What is expected – Bring back every record exactly, except for the pictures, which stay out.

┌─ Dataset records

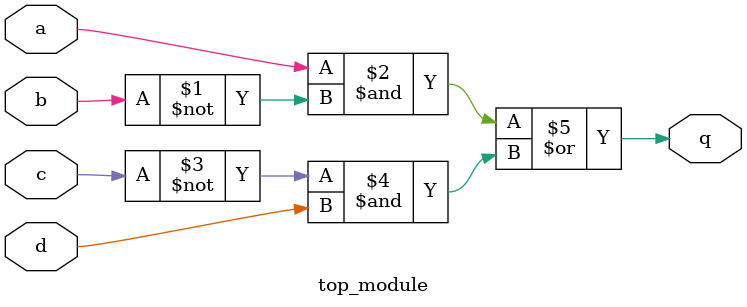
<source format=sv>
module top_module (
  input a,
  input b,
  input c,
  input d,
  output q
);

  assign q = ((a & ~b) | (~c & d));

endmodule

</source>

└─

Response –
<source format=sv>
module top_module (
  input a,
  input b,
  input c,
  input d,
  output q
);

  assign q = ((a & ~b) | (~c & d));

endmodule

</source>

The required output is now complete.